Intrigues à la cours du roi

À 16 ans, Sérine est très éloignée des filles de bonne famille de son âge. Plutôt que d’apprendre ses leçons de danse et d’étiquette, elle préfère se promener en ville et marcher sur les mains dans les couloirs de la maison. Malheureusement, un drame va venir perturber la vie familiale. La mère de Sérine a un projet bien défini pour sa fille : la marier à un gentilhomme afin qu’elle ne soit plus une charge pour la famille.

Seulement, la jeune fille ne l’entend pas de cette oreille et préfère se rendre à la cours du roi pour devenir demoiselle de compagnie de la reine. Sérine va alors chambouler la vie au château.

 

Des personnages hauts en couleurs

Dès les premières pages, on découvre une jeune fille vive et pleine d’imagination qui fait tout pour prendre sa vie en main dans un royaume aux mœurs moyenâgeuses qui laisse peu de place aux femmes. Son arme : les mots, qu’elle manipule avec beaucoup d’adresse – même si elle ne sait pas lire –, n’hésitant pas à en inventer pour se sortir de mauvaises situations.

« – Majesté, vous êtes plus ravissante qu’un… qu’une esperlune.
S’ensuivit un silence magistral, au cours duquel Serine eut tout loisir de s’étonner de ce mot improbable qu’elle venait d’inventer. »

Son esprit inventif est mis à rude épreuve face à une cours obsédée par les apparences et une reine complètement folle, capricieuse et même comploteuse, qui martyrise ses demoiselles de compagnie et invente des modes ridicules.

« Quand Serine vint faire son rapport, le lendemain matin, la reine était encore à sa toilette.
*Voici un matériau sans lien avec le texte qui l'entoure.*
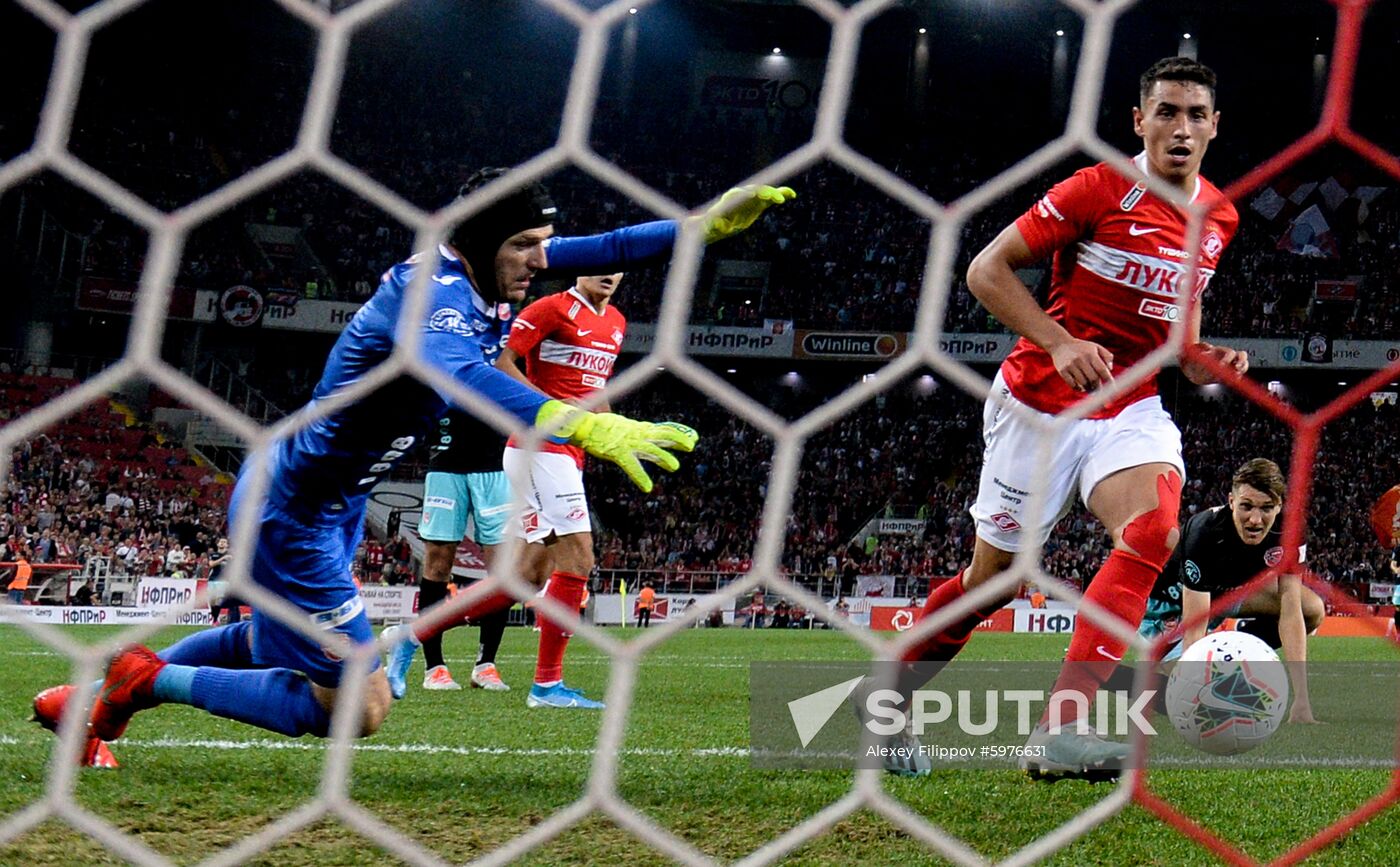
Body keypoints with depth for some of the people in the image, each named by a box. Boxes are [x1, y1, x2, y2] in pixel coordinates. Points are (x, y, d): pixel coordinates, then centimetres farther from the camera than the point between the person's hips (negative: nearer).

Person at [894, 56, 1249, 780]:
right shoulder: (1097, 190, -13)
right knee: (993, 577, 4)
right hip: (1040, 402, -4)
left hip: (1130, 407, 4)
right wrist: (1059, 343, -22)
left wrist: (1204, 362, 2)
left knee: (1154, 529, -26)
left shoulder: (1220, 216, 6)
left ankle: (1061, 729, -30)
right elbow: (987, 269, -10)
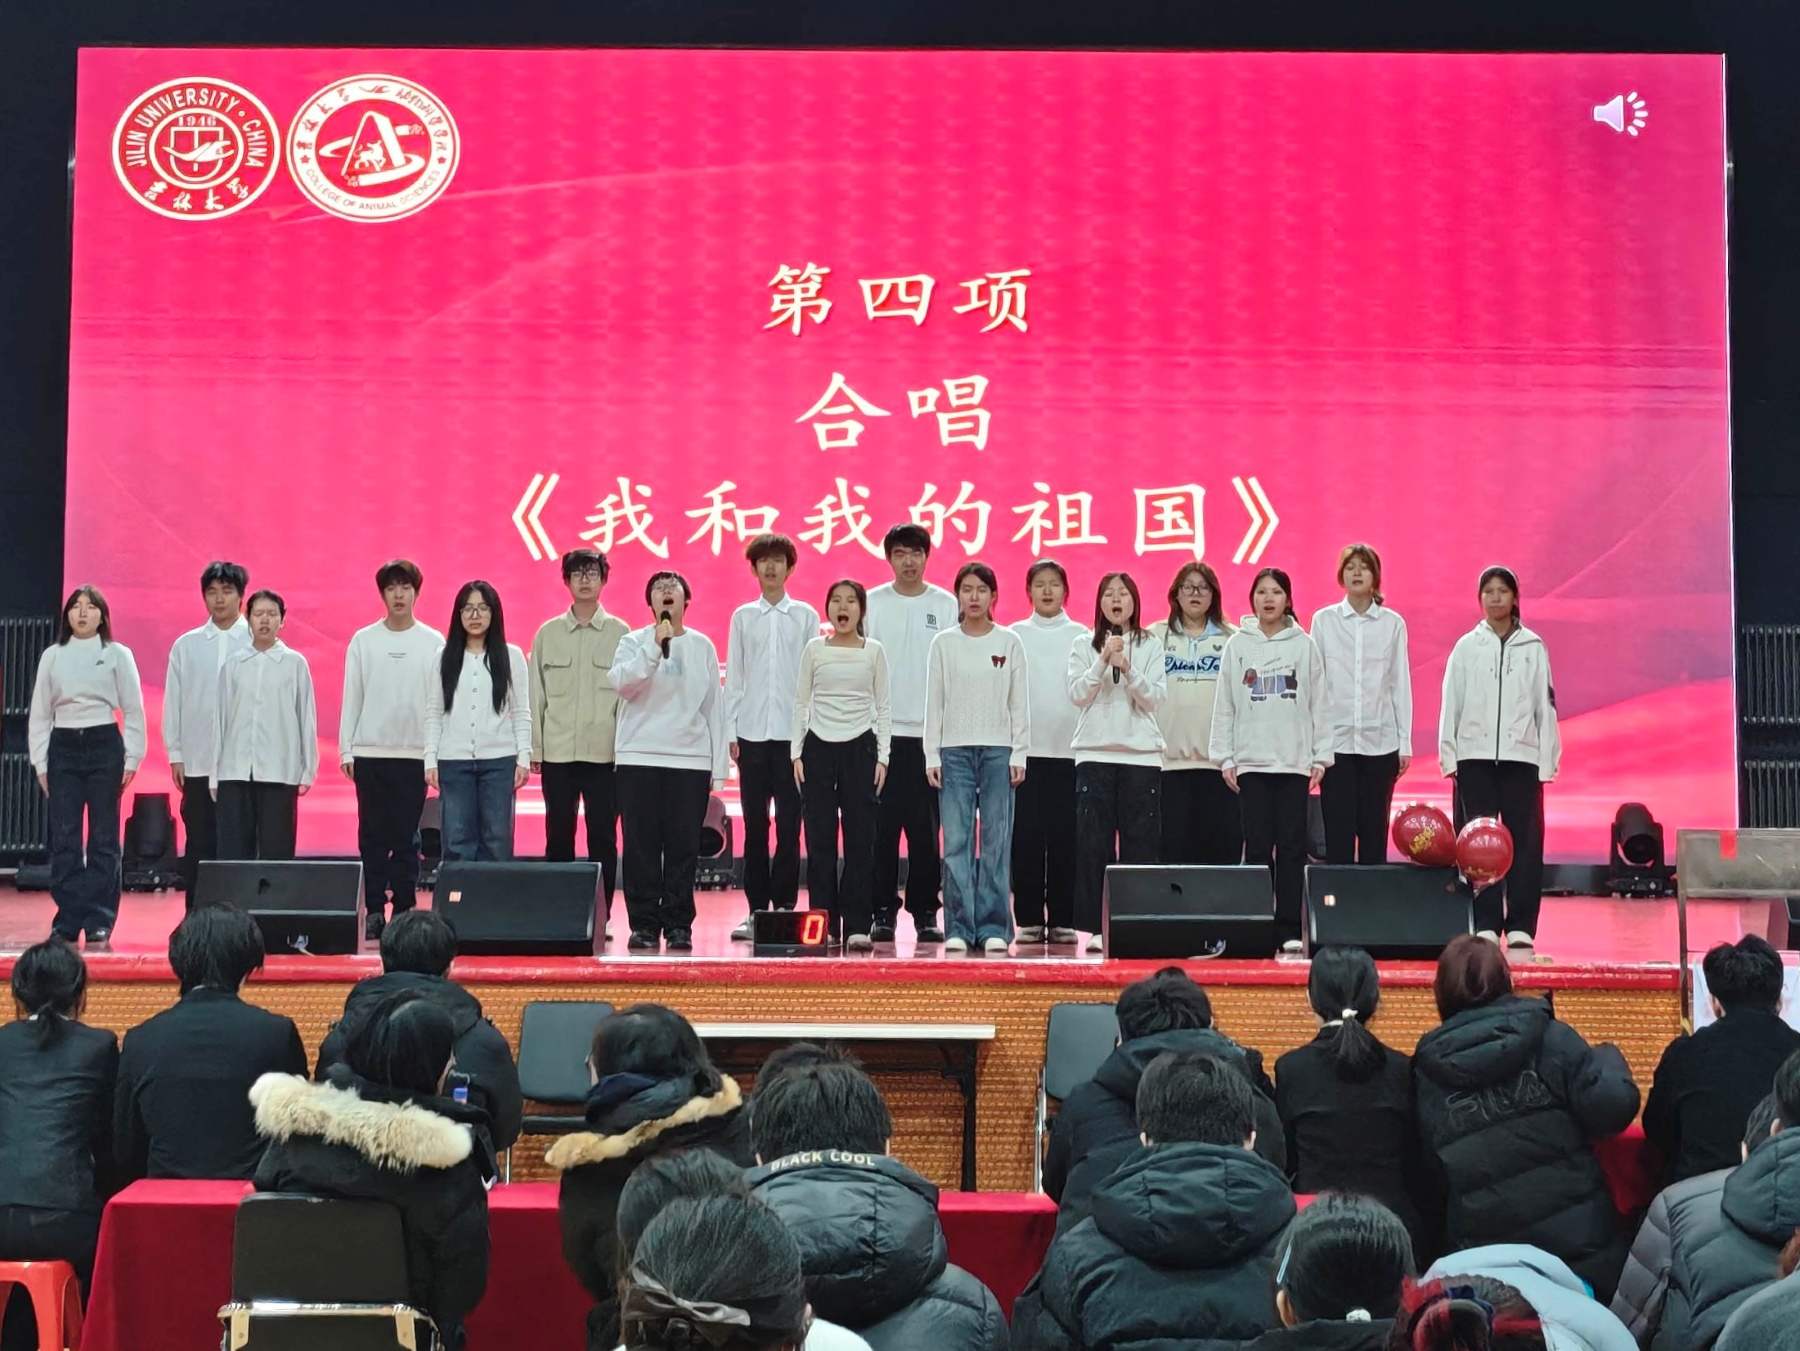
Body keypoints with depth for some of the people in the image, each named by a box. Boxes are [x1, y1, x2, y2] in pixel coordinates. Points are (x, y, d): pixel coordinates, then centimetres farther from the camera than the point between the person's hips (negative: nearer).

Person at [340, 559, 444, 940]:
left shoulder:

Six demoiselles l’accommodaient. Elles avaient bâti sur le crâne royal une coiffe à la naissance de Vénus.… »

Le roi, le grand ministre et l’apprenti bourreau (qui invente sans cesse de nouvelles méthodes de torture) ne sont pas en reste et apportent aussi à ce drôle de tableau beaucoup d’humour.

 

Une satire de notre société

En prenant le prétexte d’un royaume imaginaire mais à la fois extrêmement réaliste (on a l’impression parfois de lire un roman historique), Flore Vesco dénonce une société où le paraître prime. La malice et l’humour servent à déclarer son amour des mots et des livres qui, dans le monde qu’elle dépeint, disparaissent au profit de divertissements plus futiles.

« Où sont les fables de Larivière ? Et les contes de Merrault ? Et les maximes de Pierrefoucauld ? »

Agréablement effronté, le roman s’adresse aux plus jeunes, mais ne manquera pas de toucher tout amateur de bons mots.

De cape et de mots, Flore Vecso, Didier Jeunesse, 2015.